William 'Red' Whittaker often spends his Sundays lowering a robot into a recently blown up coal mine pit near his cattle ranch in Pennsylvania (see video). By 2015, he hopes that his robot, or something like it, will be rappelling down a much deeper hole, on the Moon.
The hole was discovered three years ago when Japanese researchers published images from the satellite SELENE1, but spacecraft orbiting the Moon have been unable to see into its shadowy recesses. A robot might be able to “go where the Sun doesn't shine”, and send back the first-ever look beneath the Moon's skin, Whittaker told attendees at a meeting of the NASA Innovative Advanced Concepts (NIAC) programme in Hampton, Virginia, this week.

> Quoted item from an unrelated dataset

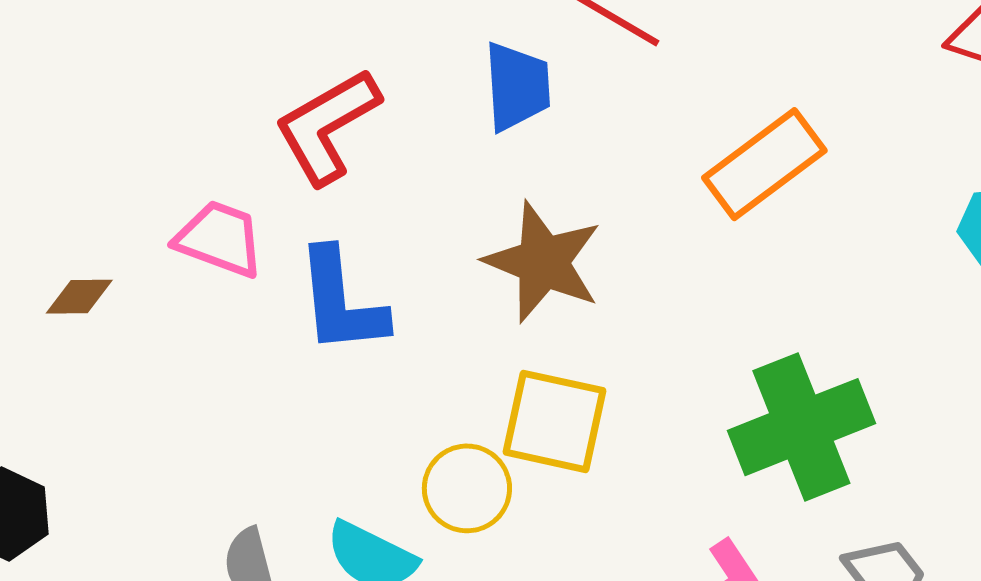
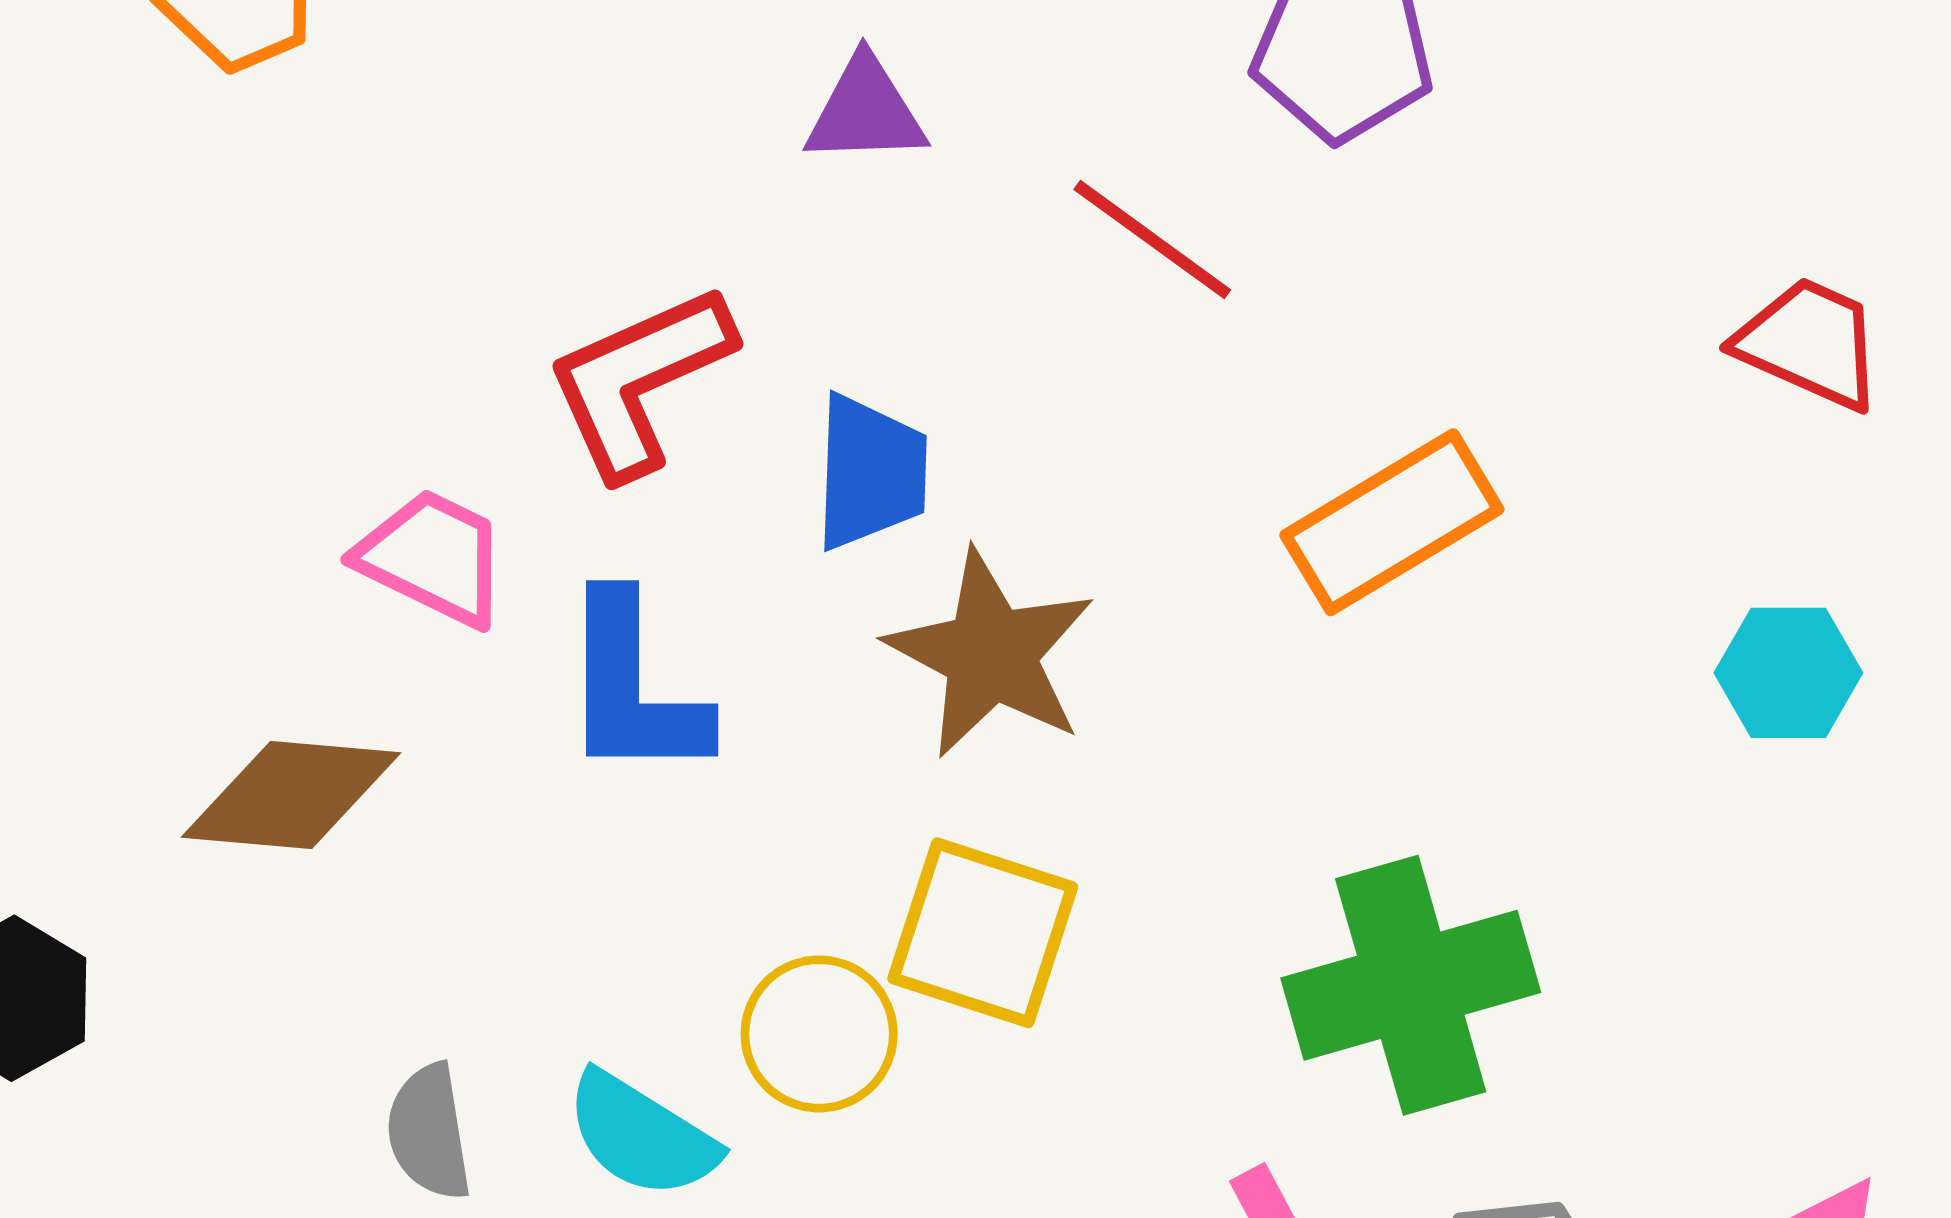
blue trapezoid: (517, 86) -> (871, 472), moved
brown diamond: (79, 297) -> (291, 795), moved, size x1.8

“This is authentic exploration, this is the real deal,” says Whittaker, a roboticist at Carnegie Mellon University in Pittsburgh, Pennsylvania, whose robots have descended into an Alaskan volcano and helped to clean up the Three Mile Island nuclear power plant. “This is really going where none have gone before.”
Over the next two years, the NIAC programme will spend about US$500,000 developing Whittaker's creations. The prototype he tested at the coal mine could be lowered into the Moon pit to check the walls for openings. But a more ambitious approach would be a robot that jumps down the hole or lowers itself using a cable. The first prototype of such a machine, a four-wheeled Cave Crawler, can drive itself around underground and is already practising in the mine's tunnels. Onboard lasers sweep the floors, walls and ceilings to map out the tunnels.
Ever since the hole was discovered, researchers have been keen to work out its origin. Estimated to be about 65 metres wide and at least 80 metres deep, it seems too deep to be a crater. And its location in the once-volcanic Marius Hills region suggests that the opening is a 'skylight', an entrance to an intact horizontal tunnel beneath the surface, carved long ago by flowing lava.
Lava tubes have long been considered good locations for building lunar bases. “Their rocky ceilings can protect humans from micrometeorite impacts and cosmic rays,” says Carolyn van der Bogert, a geologist at the University of Münster in Germany.
Protected Moon caves may also house records of the history of the Moon and Solar System. Rocks that have been shielded from damage could look just like the surface did when it first cooled, or have textures that have been moulded by hidden processes going on inside the Moon, says Penelope Boston, a cave scientist and astrobiologist at the New Mexico Tech in Socorro. And solar-wind particles implanted billions of years ago could provide clues about the early evolution of the Sun, says van der Bogert ( via nature.com ).
“We don't really know what's down there,” says Boston. “We might be punching down through to a deeper layer that we have not seen from the small amount of lunar material collected at the surface.”